C’est dans cette perspective qu’est né Le Jardin antispectaculaire .

Cette association a pour objet l’animation d’ateliers d’écriture et l’accompagnement de projets littéraires et artistiques, personnels ou collaboratifs, auprès de personnes en situation de détention ou ayant vécu une telle situation, de professionnels du milieu culturel et de jeunes scolarisés ou déscolarisés.

Descriptif global et objectifs généraux.

  • Créer des liens entre des personnes en détention, des personnes ayant vécu en détention, des professionnels du milieu culturel et des jeunes scolarisés ou déscolarisés, dans le cadre de projets collaboratifs littéraires et artistiques.
  • Mener une réflexion sur l’acte d’écrire dans un contexte d’enfermement et d’isolement. Organiser des tables rondes sur les liens entre l’écriture, la création en général, l’incarcération et la vie affective et sociale après la détention.
  • Créer des échanges et des rencontres entre des jeunes, des personnes ayant vécu en détention et des représentants d’Institutions (Justice, Administration Pénitentiaire, Culture, Éducation nationale) dans un souci d’information et de prévention : juristes, personnels du SPIP, éducateurs, surveillants, enseignants détachés.
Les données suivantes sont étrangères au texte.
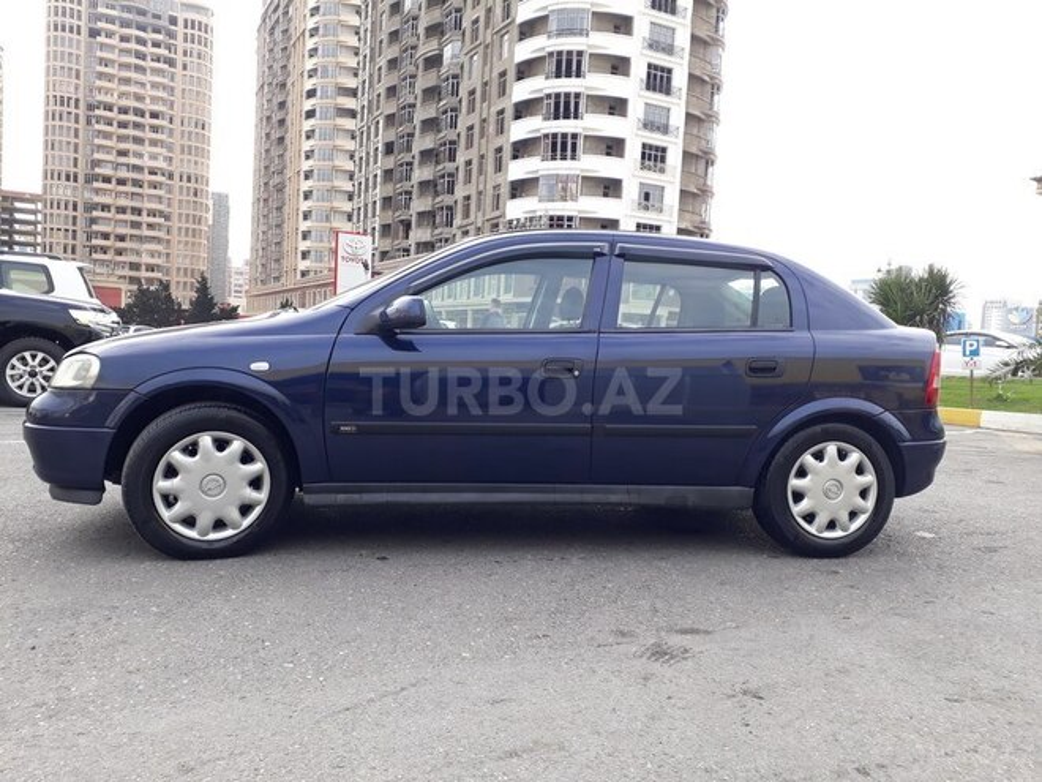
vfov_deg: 51.4
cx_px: 521
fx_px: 813
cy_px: 391
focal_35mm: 27
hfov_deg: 65.3
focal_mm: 3.6
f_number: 1.9
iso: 40
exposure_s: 1/450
Objectifs visés pour les personnes en situation de détention ou ayant vécu une telle situation.

  • Rendre visible la parole écrite en situation de détention en la faisant vivre dehors.
  • Maintenir le sentiment de citoyenneté et d’appartenance à la collectivité par la création littéraire et l’action culturelle.
  • Inscrire les participants aux ateliers dans un projet collaboratif et valoriser leur citoyenneté dans des actions conjointement dedans et dehors.
  • Apprendre à maîtriser un outil d’introspection et de création personnelle pour vivre au mieux l’incarcération et la vie après la détention.
  • Accompagner la création littéraire après la détention.
  • Favoriser la diffusion des projets littéraires et culturels mis en œuvre par des personnes ayant vécu en détention.

Objectifs visés pour les jeunes scolarisés ou déscolarisés.

  • Créer des échanges littéraires et modifier le rapport à l’écrit.
  • Former les élèves à la citoyenneté.
  • Appréhender l’altérité et développer l’écoute et la tolérance de parcours singuliers.
  • Former à l’esprit critique sur des questions sociétales et lire des textes de genres différents qui abordent ces sujets.
  • Modifier les regards sur les personnes en situation de détention et les conditions d’incarcération. Lutter contre les préjugés et la discrimination sociale.
  • S’approprier les principes fondamentaux des Droits de l’Homme, de la liberté d’expression, du respect de la dignité de la personne.